From 1 September 2016, the Building Practitioners Board was abolished and its powers and functions have now been absolved by the Victorian Building Authority (VBA).
The VBA now presides over all the disciplinary functions regarding building practitioner misconduct and the supervision and monitoring of registered building practitioners (practitioners) and their compliance with all relevant Acts of Parliament and building regulations.
A number of changes have also now come into effect, namely:
- there is an allowance for the VBA to immediately suspend a practitioner’s license
- there are changes to the process by which disciplinary action and other types of action can be taken against a practitioner by the VBA, inclusive of show cause notices and enforceable undertakings
- there are changes to the review processes that a practitioner can take when a VBA decision is made against a practitioner, including ‘internal review’ processes within the VBA.
Step one: Who and what can be reviewed?
The internal review process will only be available to affected persons on reviewable decisions. An affected person is a practitioner or another who is directly affected by the decision that has been made by the VBA.
Pursuant to section 184 of the Building Act 1993 (the Act) a reviewable decision is stated as including the following:
- a decision to give a registered building surveyor a direction under section 205M of the Act
- a decision to immediately suspend a practitioner’s license registration
- a decision to impose conditions on a practitioner’s license
- a decision to refuse a practitioner’s registration
- a decision by the VBA to take disciplinary action against a practitioner
- a decision to refuse to renew a practitioner’s registration
Step two: How do I apply for internal review?
After an affected person receives a reviewable decision from the VBA, the affected person is at liberty to apply for an internal review of the decision with the VBA without having to apply straight to the Victorian Civil and Administrative Tribunal (VCAT), unless the decision has been made by the Chief Commissioner or CEO of the VBA.
If the decision of the VBA has been made by the Chief Commissioner or CEO of the VBA, an internal review of the decision cannot be made and the matter can only be reviewed upon application to the VCAT.
To apply for an internal review of a decision, the affected person is to complete and submit a written application for internal review form with the VBA within 28 days after the day the affected person has been given notice of the decision.
Step three: What is the internal review process?
Unless the reviewable decision of the VBA was ‘immediate suspension,’ the decision is put on hold once the internal review process has begun.
Upon receipt of the application for internal review, the VBA will assess whether all the key criteria has been satisfied, including that the time frames for review have been complied with, that the applicant is an affected person, the decision is a reviewable one and that the decision for review was not made by the Chief Commissioner or CEO of the VBA.
Applications that have complied with the above will be referred for internal review to a senior member of the VBA that has had no previous involvement in the previous decision making process and is not of a less senior position than the original decision maker.
The reviewer will take into account when reviewing the decision all relevant material that was before the VBA at the time of the original decision and that has since become available for consideration.

REQUIREMENT 1 — Edit the dataset rows starting at the line containing "class: Polypodiopsida" and ending at the end of the rows, replacing "scientific name" with "binomial" and leaving everything else unchanged. Omit the pictures from your answer.
The dataset rows have no connection to the text on the Victorian Building Authority's review process.

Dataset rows
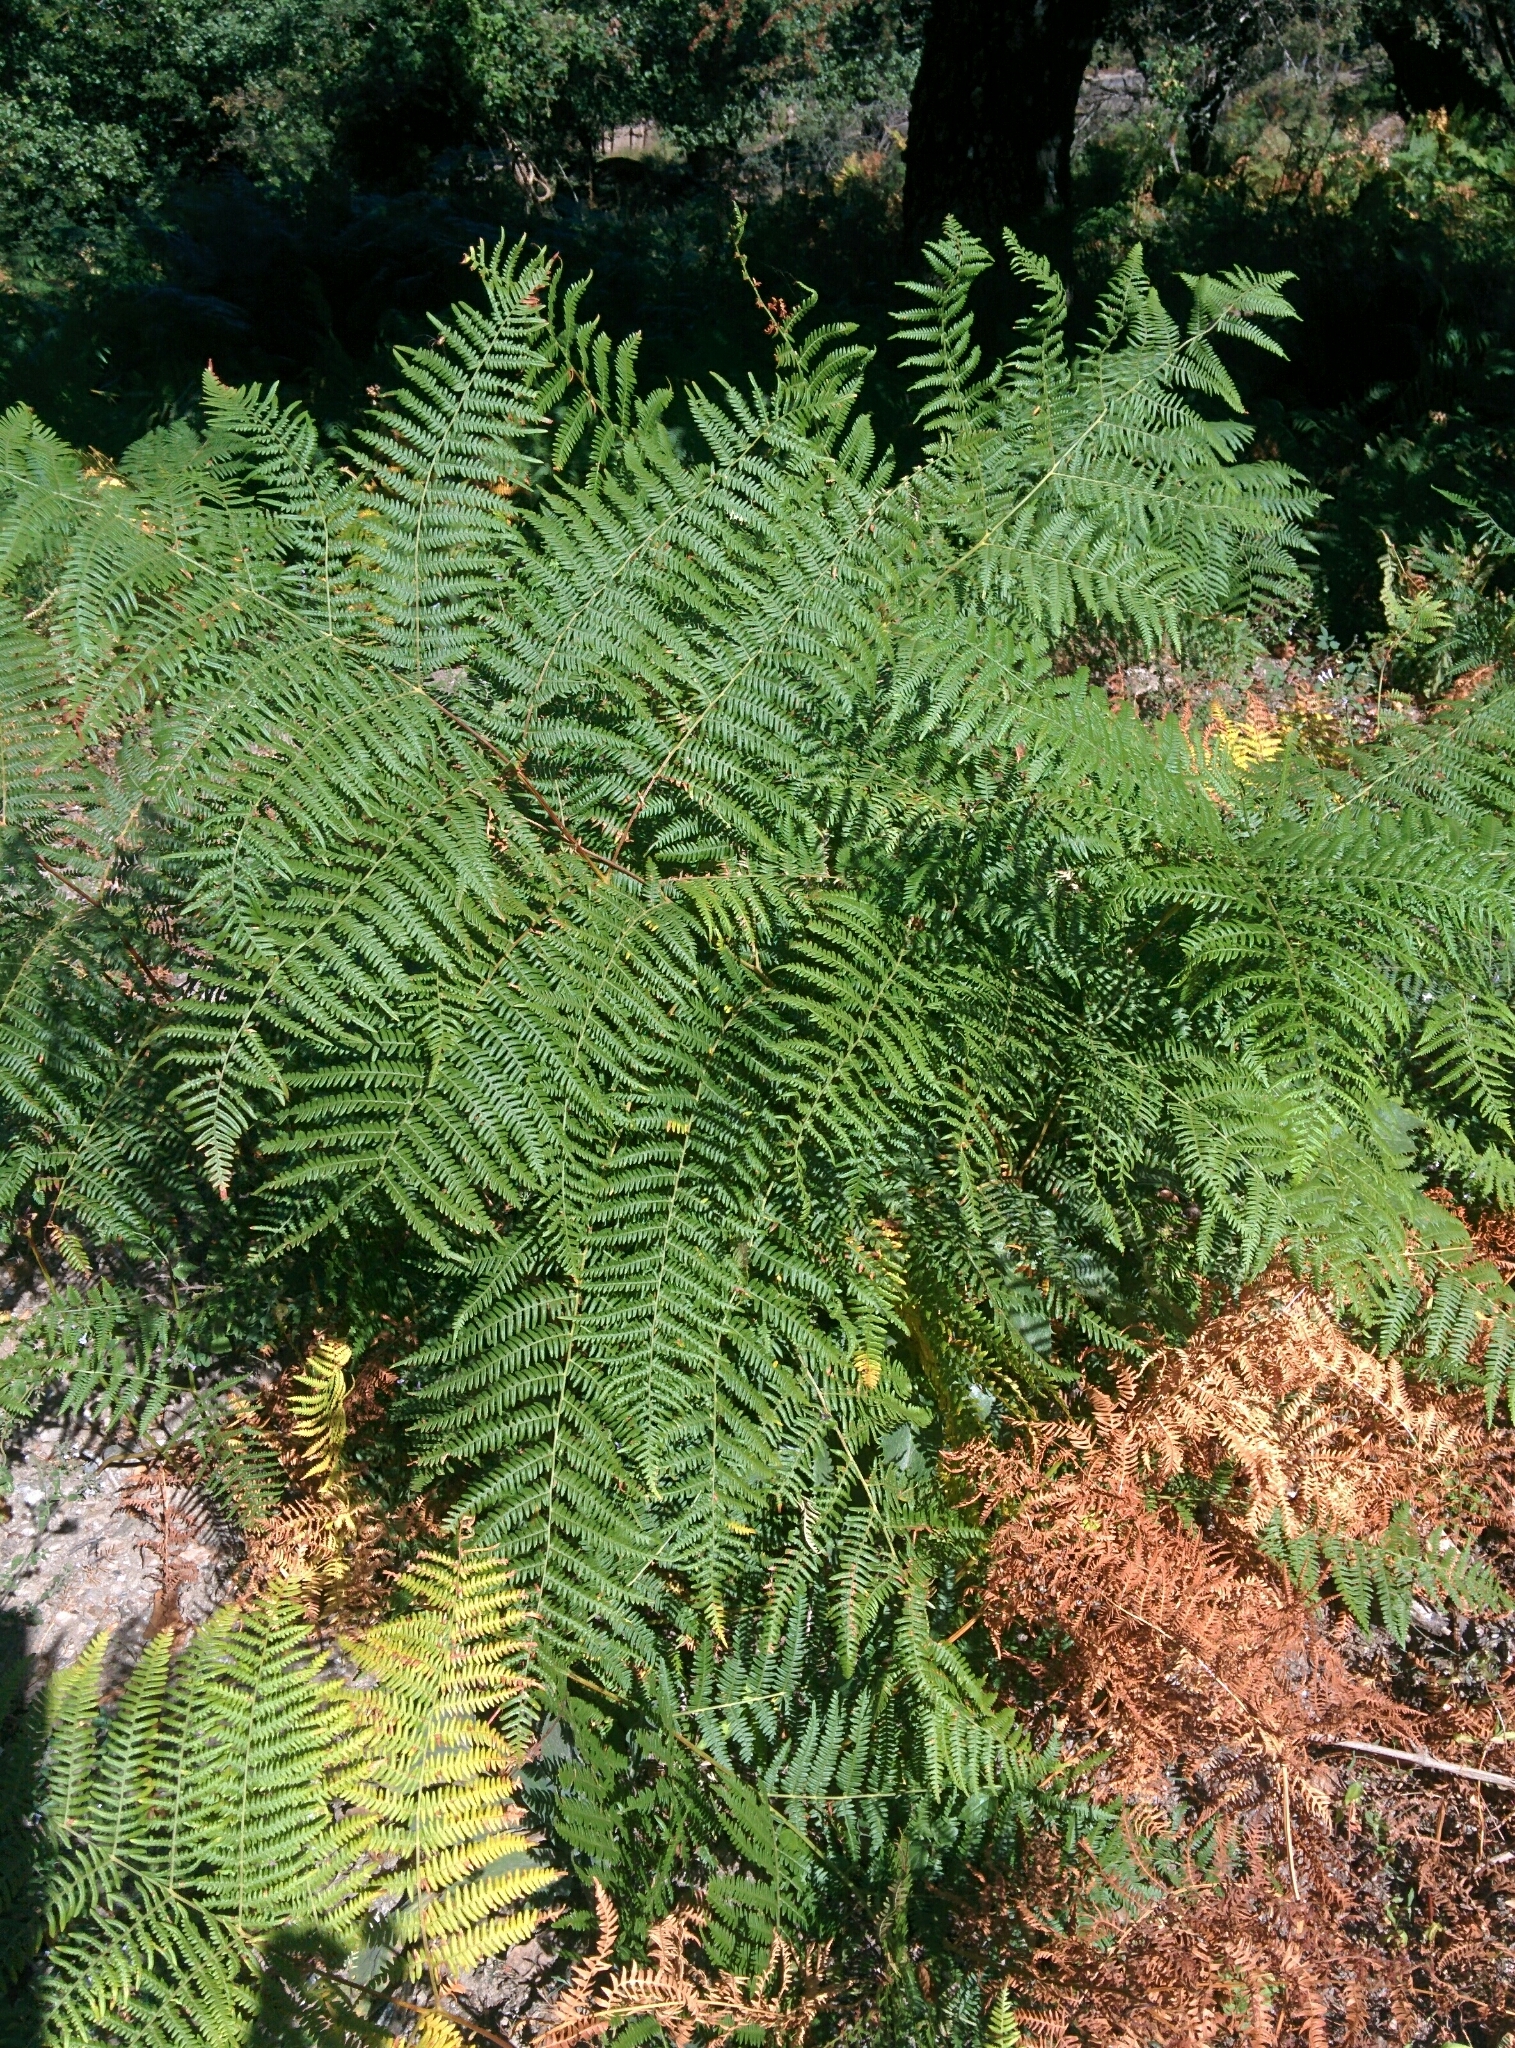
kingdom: Plantae
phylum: Tracheophyta
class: Polypodiopsida
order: Polypodiales
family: Dennstaedtiaceae
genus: Pteridium
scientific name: Pteridium aquilinum
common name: Bracken
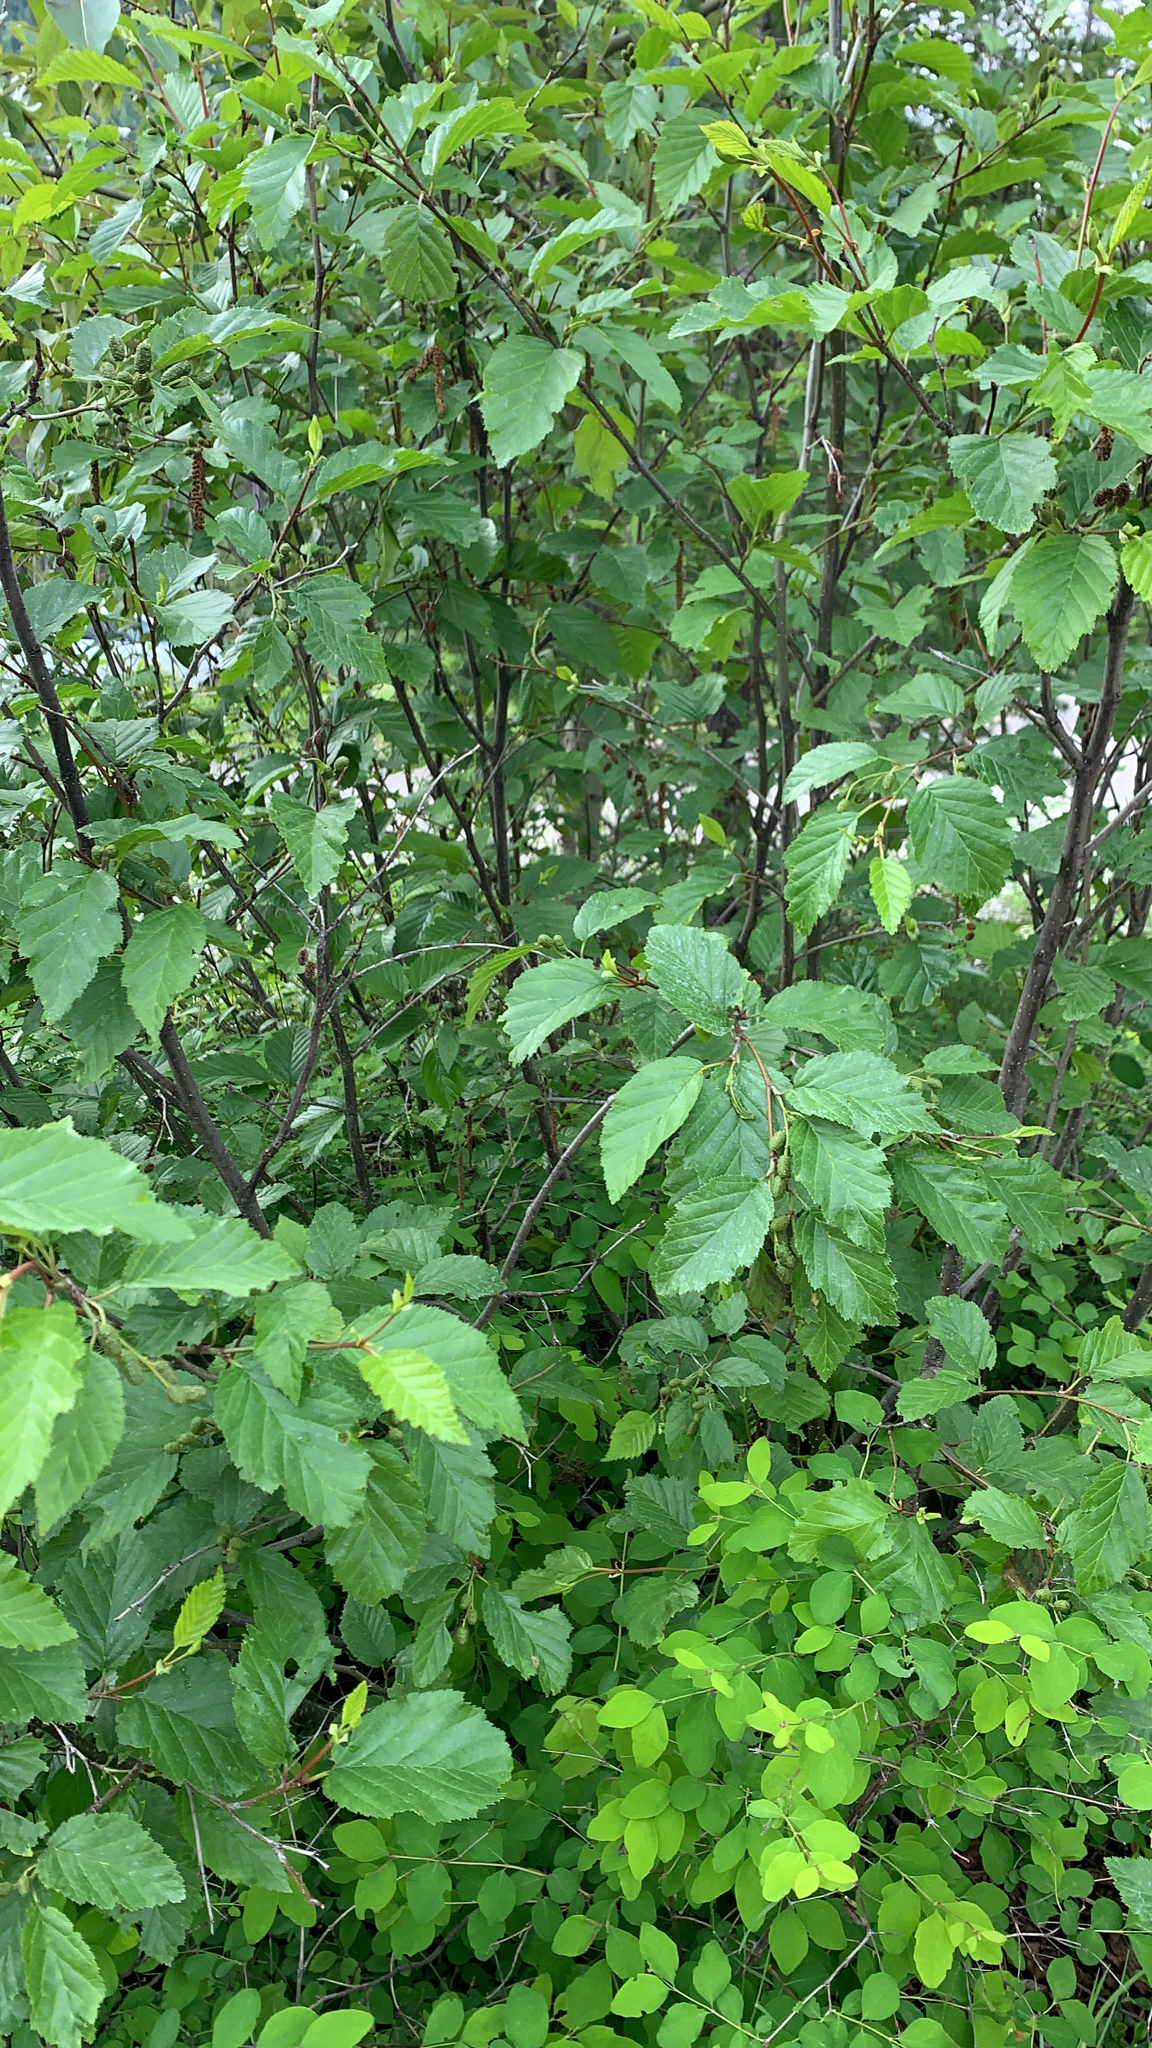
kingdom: Plantae
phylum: Tracheophyta
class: Magnoliopsida
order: Fagales
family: Betulaceae
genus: Alnus
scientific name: Alnus alnobetula
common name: Green alder
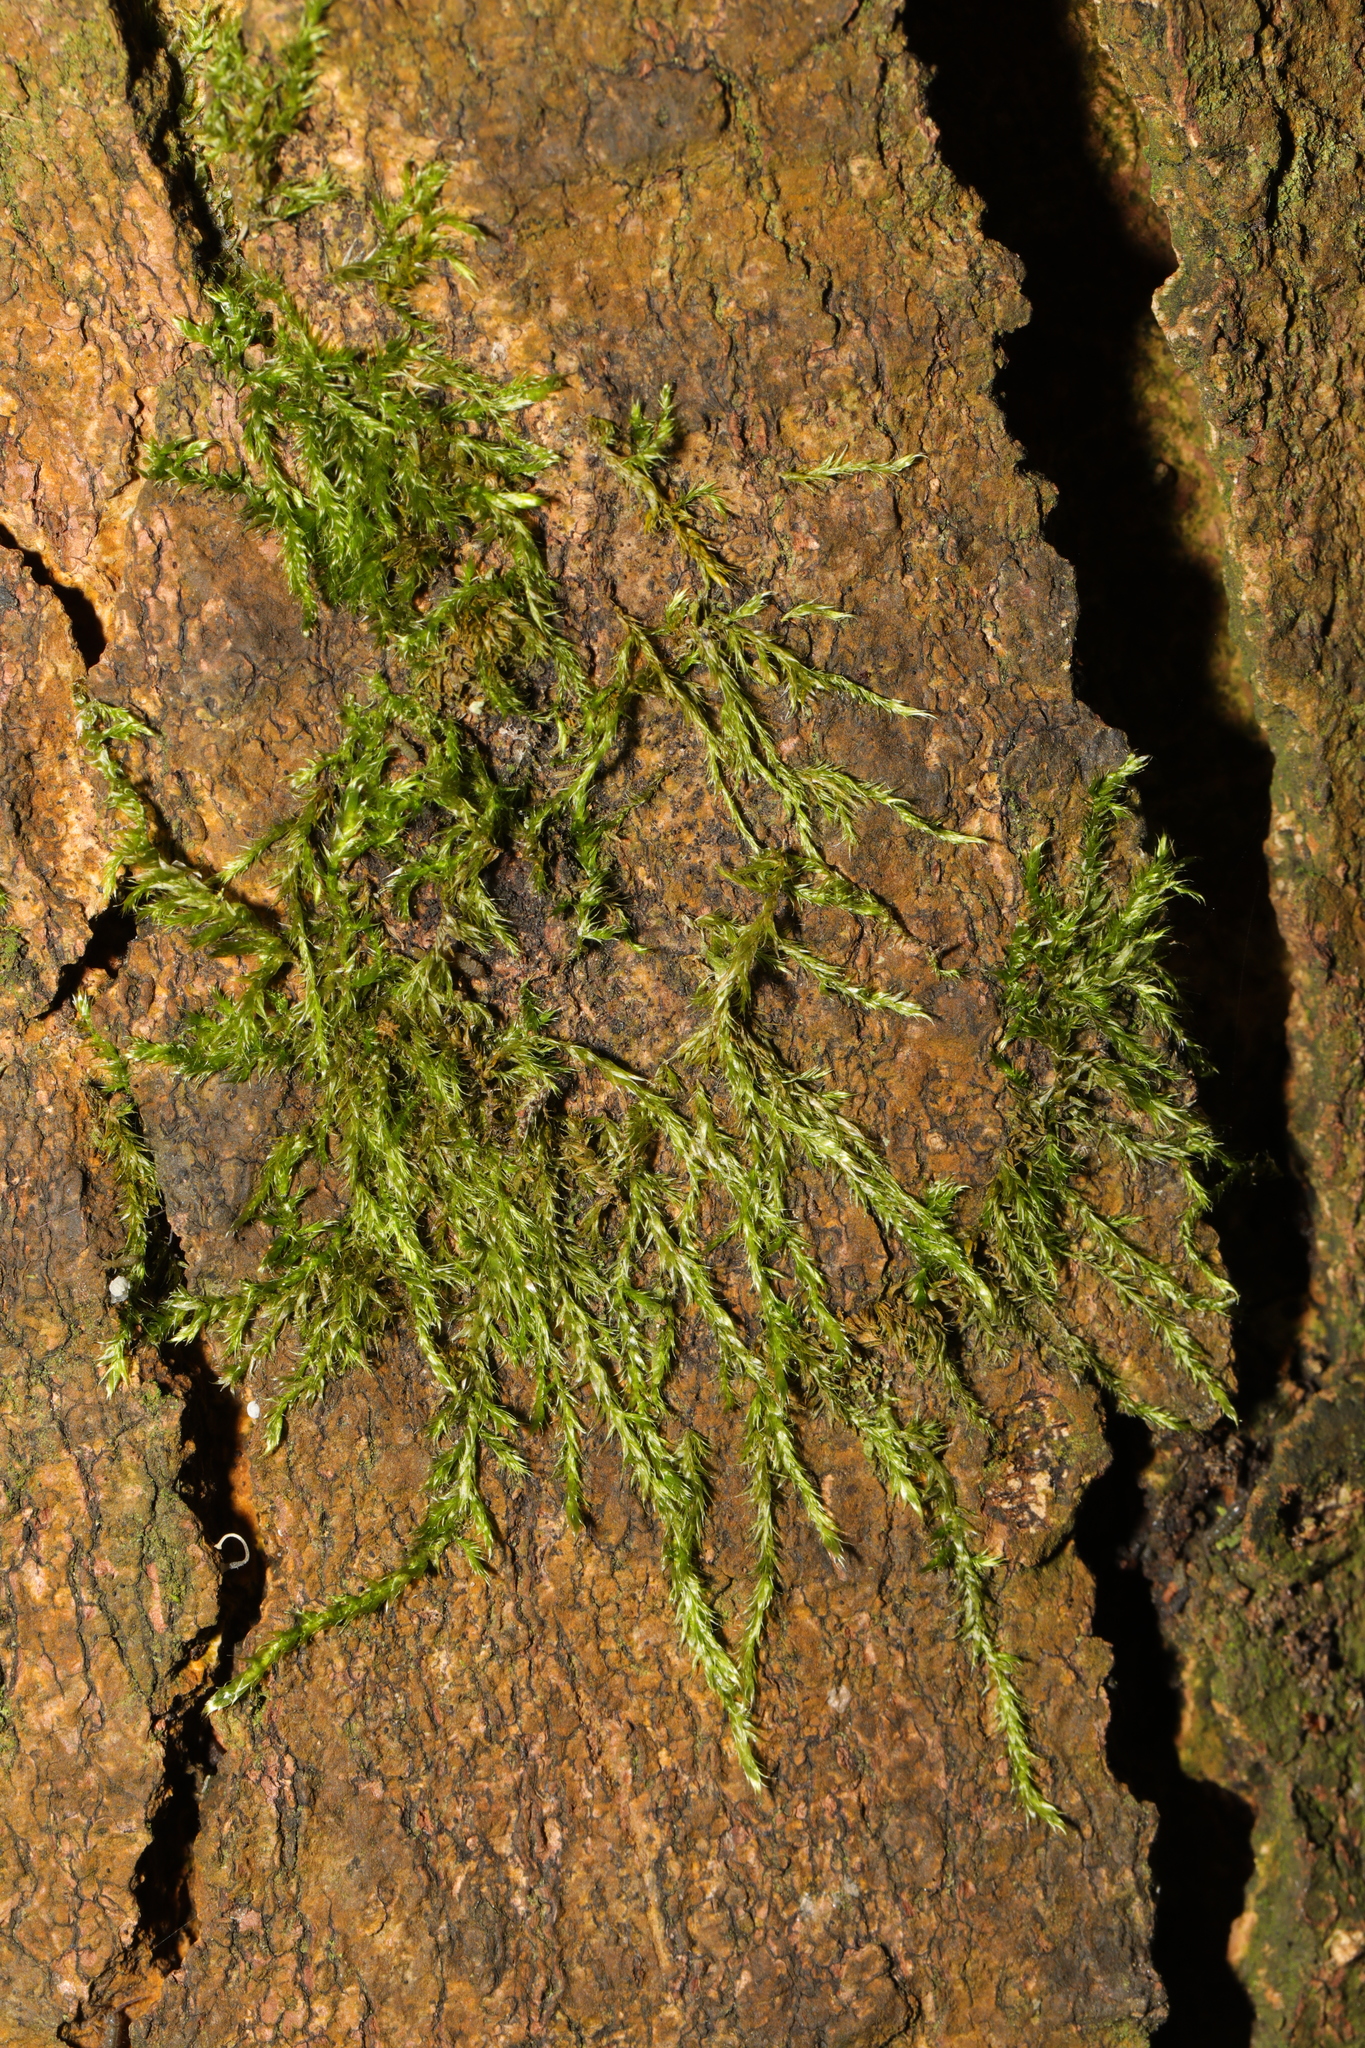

REQUIREMENT 2 — According to the text on the Victorian Building Authority's review process, how long does an affected person have to submit a written application for internal review?

EXERCISE ANSWER 1 —
class: Polypodiopsida
order: Polypodiales
family: Dennstaedtiaceae
genus: Pteridium
binomial: Pteridium aquilinum
common name: Bracken
kingdom: Plantae
phylum: Tracheophyta
class: Magnoliopsida
order: Fagales
family: Betulaceae
genus: Alnus
binomial: Alnus alnobetula
common name: Green alder

EXERCISE ANSWER 2 — The application must be submitted within 28 days after the day the affected person is given notice of the decision.